Objective> Write out each line of the records as a numbered list, leaving out blank lines and the pictures.

Collection entries
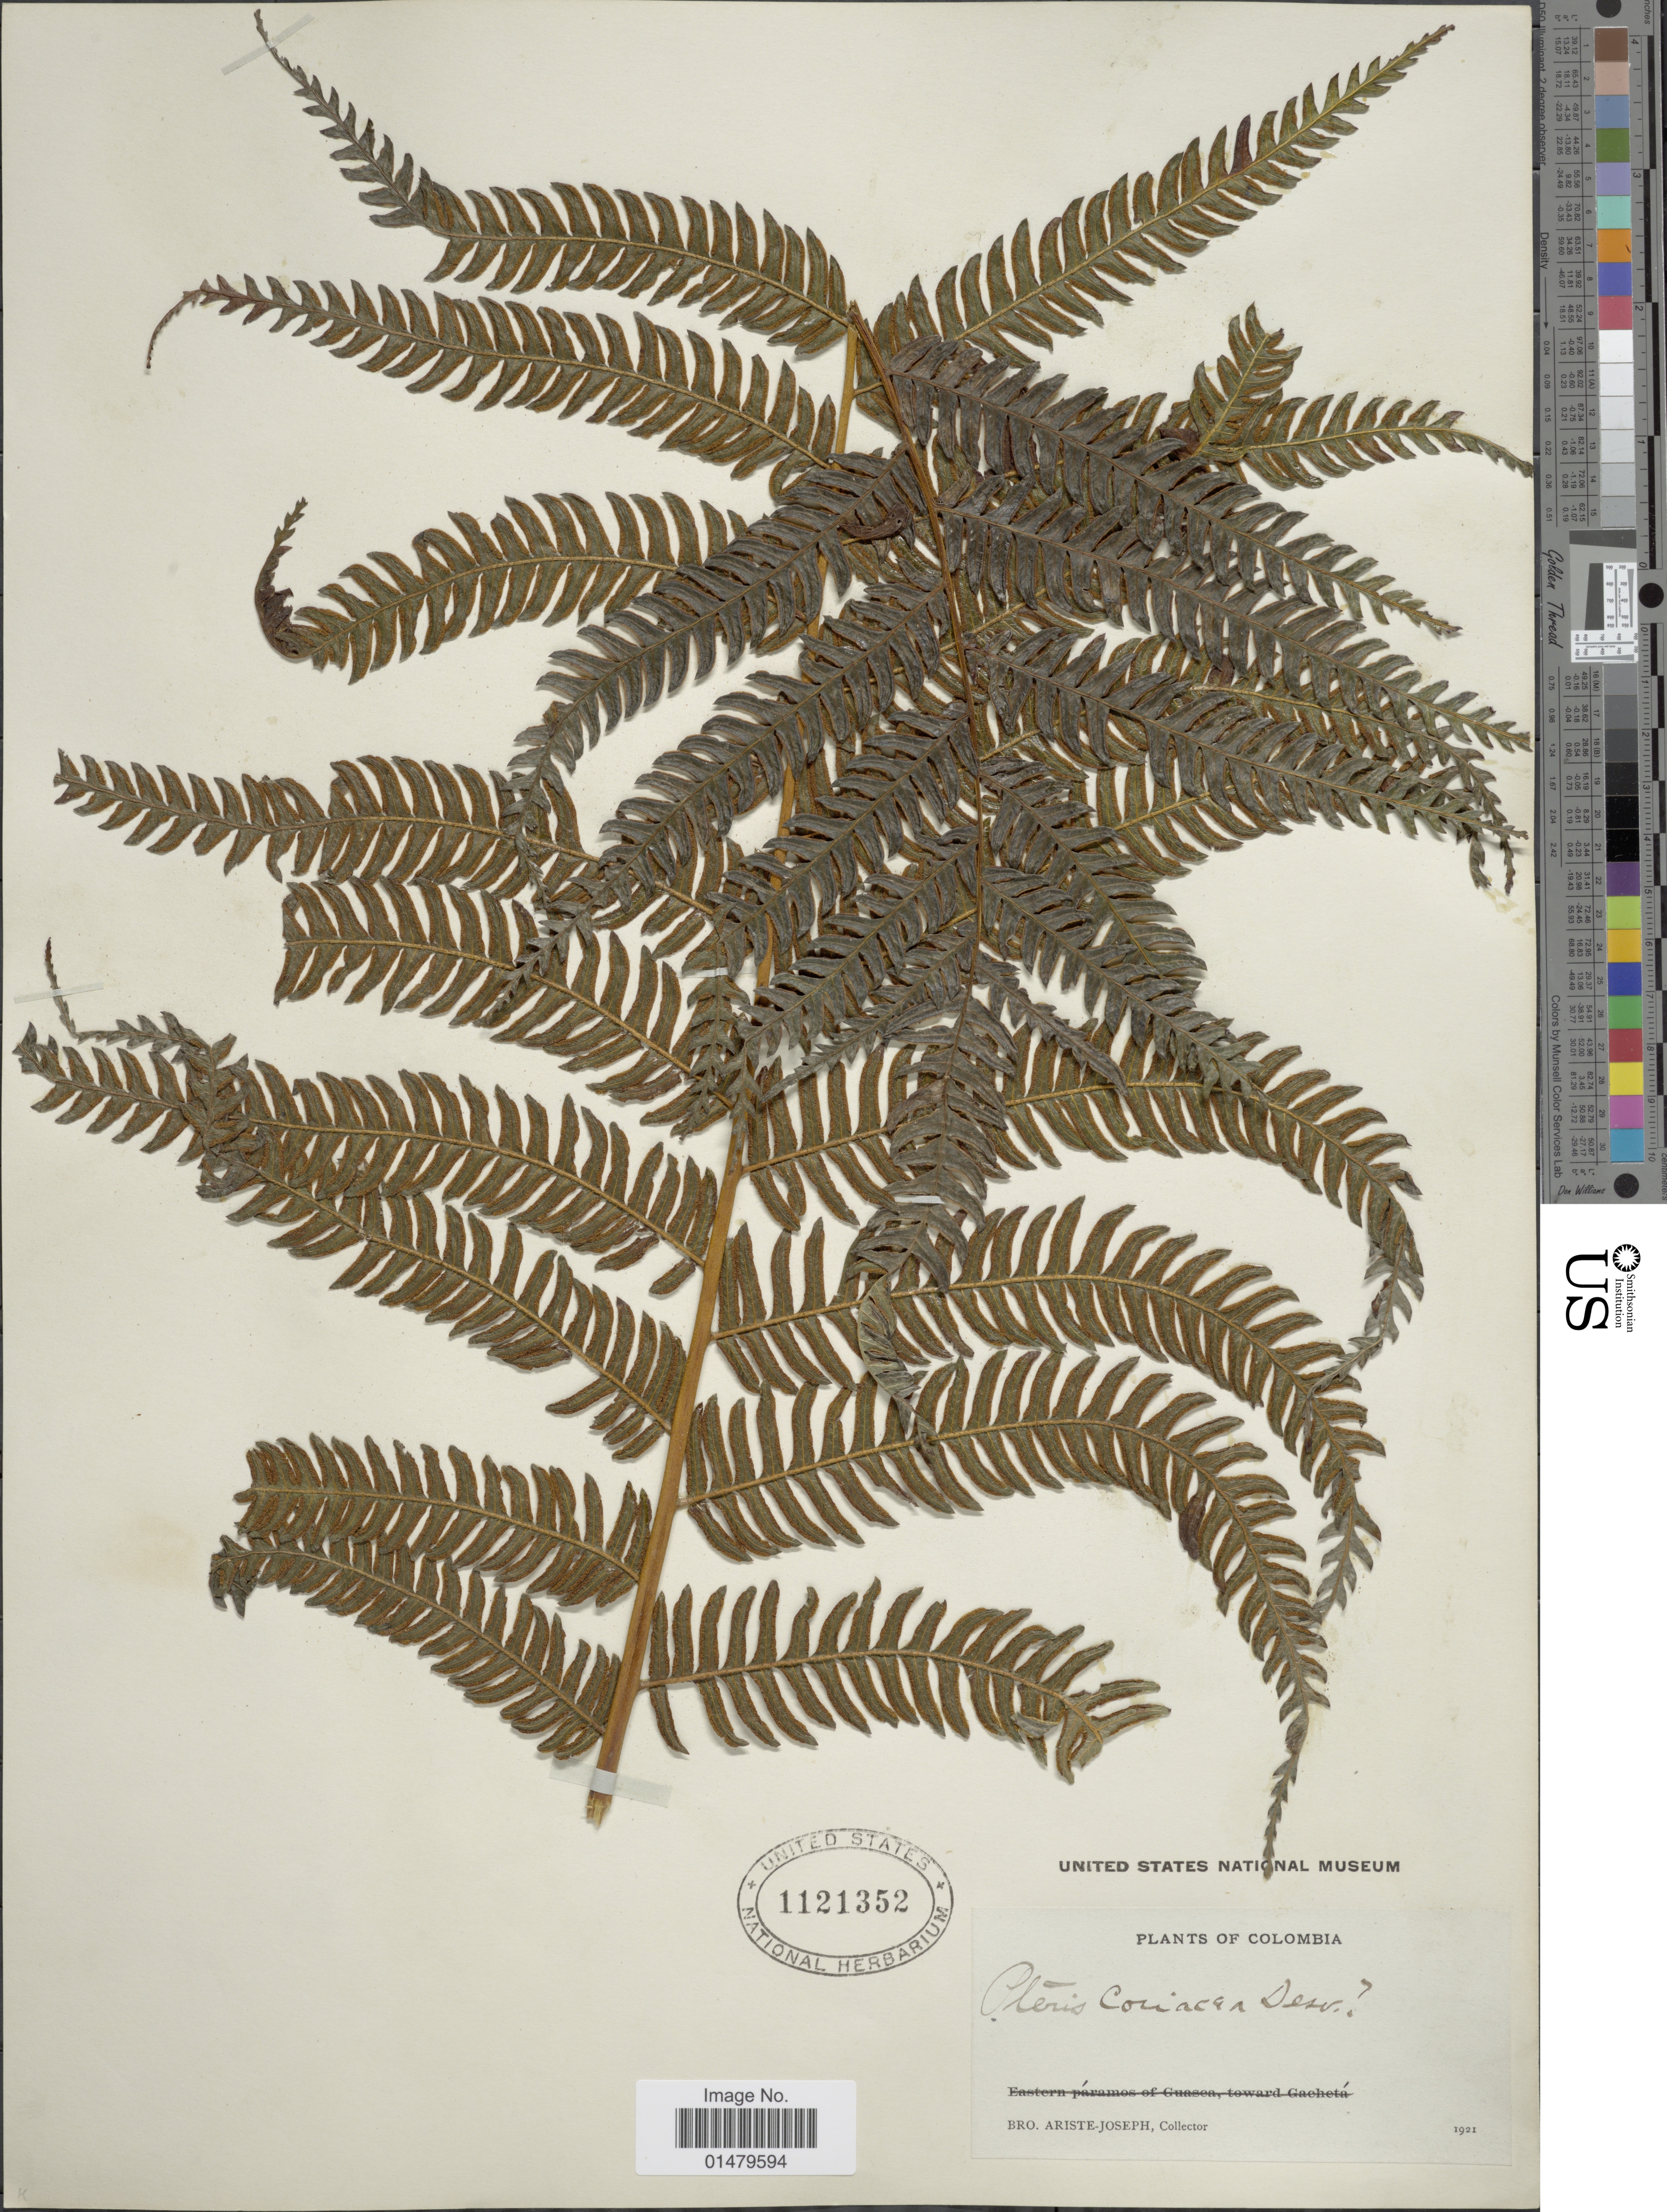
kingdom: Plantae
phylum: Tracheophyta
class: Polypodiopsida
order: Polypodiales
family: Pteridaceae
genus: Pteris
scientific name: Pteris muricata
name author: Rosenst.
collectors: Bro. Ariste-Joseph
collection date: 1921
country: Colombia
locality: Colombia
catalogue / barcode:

Solution to this task>
1. kingdom: Plantae
2. phylum: Tracheophyta
3. class: Polypodiopsida
4. order: Polypodiales
5. family: Pteridaceae
6. genus: Pteris
7. scientific name: Pteris muricata
8. name author: Rosenst.
9. collectors: Bro. Ariste-Joseph
10. collection date: 1921
11. country: Colombia
12. locality: Colombia
13. catalogue / barcode:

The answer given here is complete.